Last year when I started a new chapter in a product marketing role at Shopify, I knew there were also new chapters to be read. Although I don’t want to downplay the importance of experience and learning from strong leads and peers, to become a better product marketer, I found that there were eight books that gave me the guidance I needed to plan and execute product launches more effectively.
For new product marketers, stumped veterans, or folks who just wants to make their go-to-market efforts more effective, you can use this list to find a book that sparks some magic into your own product marketing endeavours.
Book 1— For when you’re trying determine what types of customers will get onboard with your product, and why
Many of us have strong assumptions about what makes a winning entrepreneur or new product, and as it turns out, many of these assumptions are wrong. Just like not everyone will get onboard with the hot new things, not everyone will mind if a product seems more like a settled idea than a pioneered innovation.
To help challenge your assumptions around what makes new products a success — and how to correctly predict if, and who, is the right audience — this book provides a great guide for assessing new ideas when you’re in the discovery and planning stages of product marketing.
Book 2— For when you’re trying to determine if people will trust your new product
A decade ago, the thought of jumping into a stranger’s unmarked car seemed ludicrous. Now, we do it all the time through Uber and Lyft! How did we make this trust leap, and what does this tell us about the nature of human trust?
To understand what takes people go from saying “I don’t trust this new thing” to recommending it to their friends, you first need to understand the modern paradigms and tools of trust. Only then can you ensure that these trust indicators are built into the product and highlighted appropriately in your product marketing content.

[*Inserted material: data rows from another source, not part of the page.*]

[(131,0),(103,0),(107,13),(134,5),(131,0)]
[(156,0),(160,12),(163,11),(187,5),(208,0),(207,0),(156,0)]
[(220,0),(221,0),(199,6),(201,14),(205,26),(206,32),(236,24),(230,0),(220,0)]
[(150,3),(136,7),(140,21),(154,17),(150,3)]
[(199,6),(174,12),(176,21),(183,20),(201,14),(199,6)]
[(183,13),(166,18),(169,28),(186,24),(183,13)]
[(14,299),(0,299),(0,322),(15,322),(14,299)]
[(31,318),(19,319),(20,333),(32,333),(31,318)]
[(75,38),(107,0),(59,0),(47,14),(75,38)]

Book 3 — For ensuring that you and your Product Designers and Product Managers are speaking the same language
Your relationship with the product team is crucial. As with any relationship, communication and understanding are key. To ensure you comprehend the logic behind how the product was built and what the heck these “affordances” they keep talking about are, you need to know the theory behind the product’s design. Once you understand and appreciate this, you can showcase your team’s expert design work when you launch.

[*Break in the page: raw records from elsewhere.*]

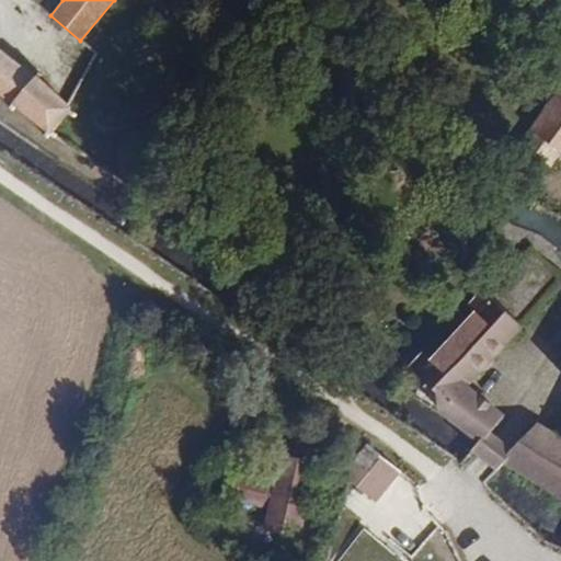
[(67,102),(38,79),(43,72),(38,69),(34,76),(0,47),(0,95),(11,105),(7,110),(11,113),(15,109),(44,132),(42,136),(46,139),(49,135),(56,139),(59,135),(54,130),(68,112),(75,115),(76,117),(79,112),(67,102)]
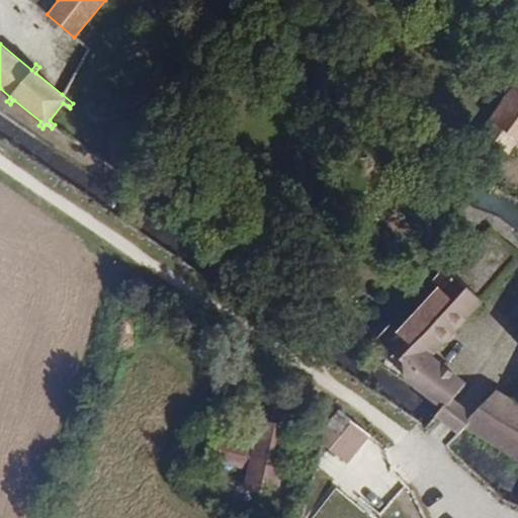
[(517,135),(517,86),(495,118),(517,135)]
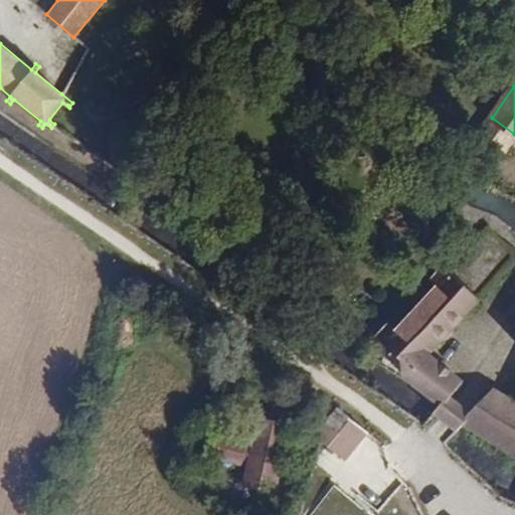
[(514,134),(492,118),(482,132),(514,155),(514,134)]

Book 4 — For when you’re wondering “is there something about the product experience we’re missing?”
When you’re launching a minimum viable product (MVP), it’s common to launch something that most people will love and others will be “meh” about. In not launching at 100% sheer perfection, there’s a chance that for some users the product isn’t viable at all.
Not be perfect for everyone at launch is normal, but as the person who owns to go-to-market strategy, you need to be ready and accountable for all the users who the product doesn’t work for yet. You need to stretch your assumptions and scenario plan so that you can predict who the product won’t work for and what kind of support you can provide to them. While you may think that a few annoyed users isn’t a bad thing, a few loud voices who turn to social media because you’re not accountable for your product’s gaps can lead to failure at launch.
Book 5 — For when you’re trying to craft truly inspirational product messaging
While there are countless marketing books on how to craft sticky or persuasive messaging, if you’ve already perfected your marketing messaging craft, you may be able to skip those and give yourself a nice boost by reading this book. Beyond being catchy or persuasive, more and more, customer crave inspiring messaging that they’ll want to follow. If you truly want to build a tribe around your product, this book is a must.
Book 6 — For when you’re determining how to get customers to change existing behaviours
Although we don’t like admitting it, most of us are creatures of habit. Even in tech, as much as a preach about “disruption” many of us are hesitant to change our tried and true methods and products, and sub-in something new.
In order to break habits and establish new ones around the product you’re trying to launch, you need to first understand how habits are first established. Once you understand the habit wheel, you can make like Daenerys Targaryen and break the wheel with your fiery launch campaign.
Book 7 — For when you’re considering issues you may have around localization
If you’re launching a product in markets other than ones you know dearly, make sure to tap into local market experts at any and every opportunity. To give you a primer into what types of cultural miscommunications you could encounter, it’s good to get a general overview of cultural communication styles around the world.
Book 8 — For when you’re determining how to effectively measure a product launch’s success
Even though the Product Manager has likely already established the product’s success metrics, it’s important that you set your own marketing campaign success metrics in relation to the product goal. If you’re not measuring the right thing, do you really know for certain that your marketing efforts are working?